### WHAT THE TASK ASKS
Could you reproduce every one of the spatial layout entries below character for character, keeping each line unchanged?
═════ TASK INPUT
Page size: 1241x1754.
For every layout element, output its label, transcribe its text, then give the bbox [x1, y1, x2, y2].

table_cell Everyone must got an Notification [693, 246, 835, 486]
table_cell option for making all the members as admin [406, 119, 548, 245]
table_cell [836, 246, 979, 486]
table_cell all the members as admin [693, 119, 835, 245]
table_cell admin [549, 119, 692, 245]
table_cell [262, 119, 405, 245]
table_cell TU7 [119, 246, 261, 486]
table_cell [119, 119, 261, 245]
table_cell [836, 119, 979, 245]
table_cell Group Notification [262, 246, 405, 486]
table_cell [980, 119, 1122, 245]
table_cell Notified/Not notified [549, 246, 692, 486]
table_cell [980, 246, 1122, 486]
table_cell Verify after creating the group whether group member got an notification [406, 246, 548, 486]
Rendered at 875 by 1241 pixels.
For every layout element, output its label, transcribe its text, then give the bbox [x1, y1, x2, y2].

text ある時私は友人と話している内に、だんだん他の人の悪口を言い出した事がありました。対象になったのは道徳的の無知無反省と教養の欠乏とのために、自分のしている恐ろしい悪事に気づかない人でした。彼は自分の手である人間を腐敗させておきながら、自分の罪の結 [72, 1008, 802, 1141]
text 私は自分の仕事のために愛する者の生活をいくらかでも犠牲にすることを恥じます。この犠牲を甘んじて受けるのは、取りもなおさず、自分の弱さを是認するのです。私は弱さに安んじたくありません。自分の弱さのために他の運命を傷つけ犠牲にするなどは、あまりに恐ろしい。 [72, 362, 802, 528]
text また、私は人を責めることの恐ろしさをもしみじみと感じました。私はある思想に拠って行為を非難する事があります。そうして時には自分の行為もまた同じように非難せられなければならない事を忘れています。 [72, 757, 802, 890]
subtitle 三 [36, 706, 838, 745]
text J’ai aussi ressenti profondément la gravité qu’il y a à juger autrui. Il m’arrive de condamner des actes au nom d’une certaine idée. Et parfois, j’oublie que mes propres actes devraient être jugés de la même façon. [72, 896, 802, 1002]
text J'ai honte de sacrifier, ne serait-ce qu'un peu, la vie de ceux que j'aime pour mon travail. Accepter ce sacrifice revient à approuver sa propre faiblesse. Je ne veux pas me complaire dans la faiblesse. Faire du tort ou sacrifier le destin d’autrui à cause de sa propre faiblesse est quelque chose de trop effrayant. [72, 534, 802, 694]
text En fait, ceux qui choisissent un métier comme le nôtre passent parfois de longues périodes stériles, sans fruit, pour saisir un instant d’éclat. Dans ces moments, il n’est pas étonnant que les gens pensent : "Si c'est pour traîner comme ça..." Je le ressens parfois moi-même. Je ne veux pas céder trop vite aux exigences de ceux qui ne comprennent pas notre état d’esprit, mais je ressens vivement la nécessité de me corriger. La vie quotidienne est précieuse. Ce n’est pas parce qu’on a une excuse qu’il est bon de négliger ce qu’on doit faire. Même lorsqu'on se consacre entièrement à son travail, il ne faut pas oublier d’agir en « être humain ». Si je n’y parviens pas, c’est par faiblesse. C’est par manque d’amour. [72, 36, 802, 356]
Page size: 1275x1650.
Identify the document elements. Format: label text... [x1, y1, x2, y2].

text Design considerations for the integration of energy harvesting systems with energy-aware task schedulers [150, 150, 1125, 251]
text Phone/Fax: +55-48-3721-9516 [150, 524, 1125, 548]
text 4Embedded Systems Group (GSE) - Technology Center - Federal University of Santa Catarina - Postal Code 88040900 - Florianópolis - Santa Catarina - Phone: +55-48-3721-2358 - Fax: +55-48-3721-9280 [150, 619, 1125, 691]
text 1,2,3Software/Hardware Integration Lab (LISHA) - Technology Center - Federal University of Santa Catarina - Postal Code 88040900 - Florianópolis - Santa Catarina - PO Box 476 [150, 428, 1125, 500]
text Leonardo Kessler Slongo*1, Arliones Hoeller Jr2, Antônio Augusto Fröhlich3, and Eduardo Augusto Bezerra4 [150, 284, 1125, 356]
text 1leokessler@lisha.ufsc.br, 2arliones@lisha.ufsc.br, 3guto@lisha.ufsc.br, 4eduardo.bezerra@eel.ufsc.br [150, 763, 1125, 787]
══════════
### SOLUTION FOR THIS EXERCISE
Page size: 1241x1754.
For every layout element, output its label, transcribe its text, then give the bbox [x1, y1, x2, y2].

table_cell Everyone must got an Notification [693, 246, 835, 486]
table_cell option for making all the members as admin [406, 119, 548, 245]
table_cell [836, 246, 979, 486]
table_cell all the members as admin [693, 119, 835, 245]
table_cell admin [549, 119, 692, 245]
table_cell [262, 119, 405, 245]
table_cell TU7 [119, 246, 261, 486]
table_cell [119, 119, 261, 245]
table_cell [836, 119, 979, 245]
table_cell Group Notification [262, 246, 405, 486]
table_cell [980, 119, 1122, 245]
table_cell Notified/Not notified [549, 246, 692, 486]
table_cell [980, 246, 1122, 486]
table_cell Verify after creating the group whether group member got an notification [406, 246, 548, 486]
Rendered at 875 by 1241 pixels.
For every layout element, output its label, transcribe its text, then give the bbox [x1, y1, x2, y2].

text ある時私は友人と話している内に、だんだん他の人の悪口を言い出した事がありました。対象になったのは道徳的の無知無反省と教養の欠乏とのために、自分のしている恐ろしい悪事に気づかない人でした。彼は自分の手である人間を腐敗させておきながら、自分の罪の結 [72, 1008, 802, 1141]
text 私は自分の仕事のために愛する者の生活をいくらかでも犠牲にすることを恥じます。この犠牲を甘んじて受けるのは、取りもなおさず、自分の弱さを是認するのです。私は弱さに安んじたくありません。自分の弱さのために他の運命を傷つけ犠牲にするなどは、あまりに恐ろしい。 [72, 362, 802, 528]
text また、私は人を責めることの恐ろしさをもしみじみと感じました。私はある思想に拠って行為を非難する事があります。そうして時には自分の行為もまた同じように非難せられなければならない事を忘れています。 [72, 757, 802, 890]
subtitle 三 [36, 706, 838, 745]
text J’ai aussi ressenti profondément la gravité qu’il y a à juger autrui. Il m’arrive de condamner des actes au nom d’une certaine idée. Et parfois, j’oublie que mes propres actes devraient être jugés de la même façon. [72, 896, 802, 1002]
text J'ai honte de sacrifier, ne serait-ce qu'un peu, la vie de ceux que j'aime pour mon travail. Accepter ce sacrifice revient à approuver sa propre faiblesse. Je ne veux pas me complaire dans la faiblesse. Faire du tort ou sacrifier le destin d’autrui à cause de sa propre faiblesse est quelque chose de trop effrayant. [72, 534, 802, 694]
text En fait, ceux qui choisissent un métier comme le nôtre passent parfois de longues périodes stériles, sans fruit, pour saisir un instant d’éclat. Dans ces moments, il n’est pas étonnant que les gens pensent : "Si c'est pour traîner comme ça..." Je le ressens parfois moi-même. Je ne veux pas céder trop vite aux exigences de ceux qui ne comprennent pas notre état d’esprit, mais je ressens vivement la nécessité de me corriger. La vie quotidienne est précieuse. Ce n’est pas parce qu’on a une excuse qu’il est bon de négliger ce qu’on doit faire. Même lorsqu'on se consacre entièrement à son travail, il ne faut pas oublier d’agir en « être humain ». Si je n’y parviens pas, c’est par faiblesse. C’est par manque d’amour. [72, 36, 802, 356]
Page size: 1275x1650.
Identify the document elements. Format: label text... [x1, y1, x2, y2].

text Design considerations for the integration of energy harvesting systems with energy-aware task schedulers [150, 150, 1125, 251]
text Phone/Fax: +55-48-3721-9516 [150, 524, 1125, 548]
text 4Embedded Systems Group (GSE) - Technology Center - Federal University of Santa Catarina - Postal Code 88040900 - Florianópolis - Santa Catarina - Phone: +55-48-3721-2358 - Fax: +55-48-3721-9280 [150, 619, 1125, 691]
text 1,2,3Software/Hardware Integration Lab (LISHA) - Technology Center - Federal University of Santa Catarina - Postal Code 88040900 - Florianópolis - Santa Catarina - PO Box 476 [150, 428, 1125, 500]
text Leonardo Kessler Slongo*1, Arliones Hoeller Jr2, Antônio Augusto Fröhlich3, and Eduardo Augusto Bezerra4 [150, 284, 1125, 356]
text 1leokessler@lisha.ufsc.br, 2arliones@lisha.ufsc.br, 3guto@lisha.ufsc.br, 4eduardo.bezerra@eel.ufsc.br [150, 763, 1125, 787]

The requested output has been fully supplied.